CORON — Sul molo di Coron, cittadina turistica dell’isola di Palawan, le foto diffuse dalla guardia costiera filippina mostrano file di sacchi per cadaveri caricati su una piccola nave, accanto a uomini in tute protettive bianche. Poco più in là, sulla banchina, Lira Daco e il marito Menandro aspettano in lacrime notizie della figlia. Myra Bilan, 47 anni, piange al telefono con un parente. Aspettano tutti la stessa cosa: un nome, in una delle due liste.

Il bilancio dell’incendio del traghetto M/V June Aster, divampato mercoledì sera a 1,2 miglia nautiche da Coron, è salito a 35 morti dopo il recupero di altri 30 corpi dal relitto, con 54 dispersi e 43 sopravvissuti.

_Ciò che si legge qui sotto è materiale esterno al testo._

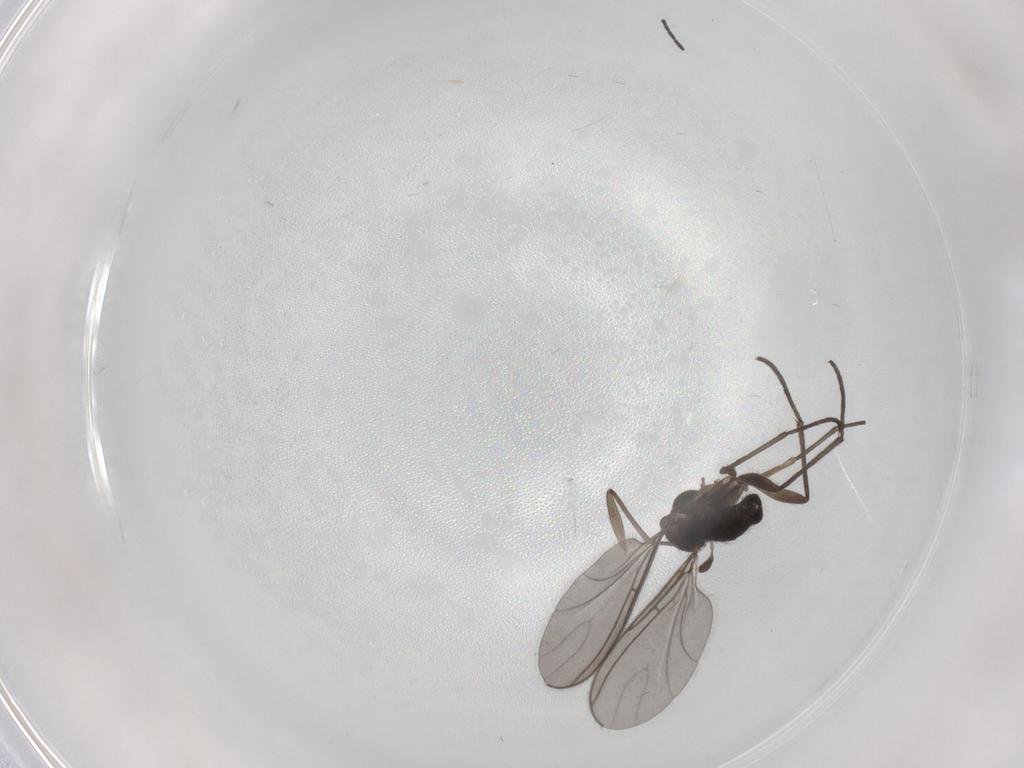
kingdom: Animalia
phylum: Arthropoda
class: Insecta
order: Diptera
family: Sciaridae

La nave, 53 metri per passeggeri e merci, era quasi arrivata: aveva completato la traversata da Manila e si avvicinava alla destinazione quando le fiamme, verso le 18:45 locali (le 12:45 in Italia), l’hanno avvolta. Secondo il manifesto di bordo trasportava 134 persone, 117 passeggeri e 17 membri dell’equipaggio.

I soccorritori sono riusciti a salire sullo scafo solo oltre 40 ore dopo l’inizio del rogo. Perché così tardi? Perché la nave ha continuato a bruciare: le immagini della guardia costiera scattate venerdì mattina mostravano ancora fumo uscire dal relitto. Dentro, l’interno sventrato, ceneri, metallo contorto, resti carbonizzati — e la carcassa bruciata di un’automobile, una delle merci imbarcate insieme a un pick-up e a diverse motociclette.

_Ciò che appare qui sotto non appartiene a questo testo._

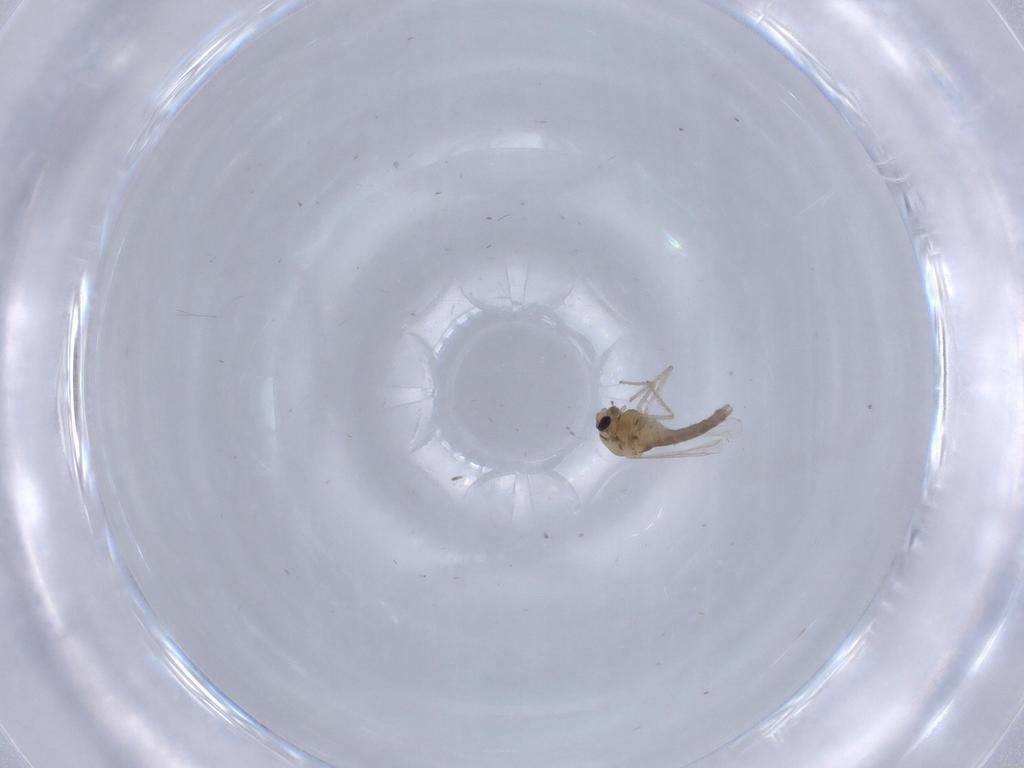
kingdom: Animalia
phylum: Arthropoda
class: Insecta
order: Diptera
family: Chironomidae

«Ne abbiamo 30 a bordo della nostra imbarcazione, arriveranno domani», ha detto all’agenzia France Presse la portavoce della guardia costiera, il commodoro Noemie Cayabyab, spiegando che quella era la capacità massima della motovedetta usata per trasferire le salme. Restano corpi sul traghetto? «Sì, ce ne sono altri», ha risposto.

Il panico a bordo

I racconti dei sopravvissuti restituiscono i minuti della fuga. Un passeggero ha riferito all’Associated Press di non essere riuscito a raggiungere un giubbotto di salvataggio mentre gli altri, in preda al panico, gli camminavano addosso per scappare. In tutto sono stati tratti in salvo 30 passeggeri e 13 membri dell’equipaggio. Manila ha mobilitato guardia costiera, militari e imbarcazioni civili nella corsa ai superstiti al largo di Palawan, ma con il passare delle ore la ricerca si è trasformata in recupero.

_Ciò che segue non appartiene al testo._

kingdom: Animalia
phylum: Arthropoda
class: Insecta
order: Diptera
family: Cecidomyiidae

La causa dell’incendio non è ancora stata stabilita. Ma la partita vera, nelle Filippine, si gioca da decenni sulla sicurezza dei traghetti interinsulari: in un arcipelago di 116 milioni di abitanti sparsi su migliaia di isole, milioni di persone dipendono da imbarcazioni economiche e poco regolamentate, e la storia dei disastri in mare è lunga e ricorrente. La June Aster, del resto, viaggiava a meno di metà carico: la sua capacità era di 306 passeggeri e 27 uomini di equipaggio.

A Coron, meta di turisti attirati dalle lagune e dai relitti della Seconda guerra mondiale, la contabilità del disastro procede sacco dopo sacco, nome dopo nome. Intanto, dal manifesto di bordo, emerge un dettaglio: due persone regolarmente iscritte alla traversata non si erano imbarcate. Sono, a oggi, le uniche due della lista ad avere avuto fortuna.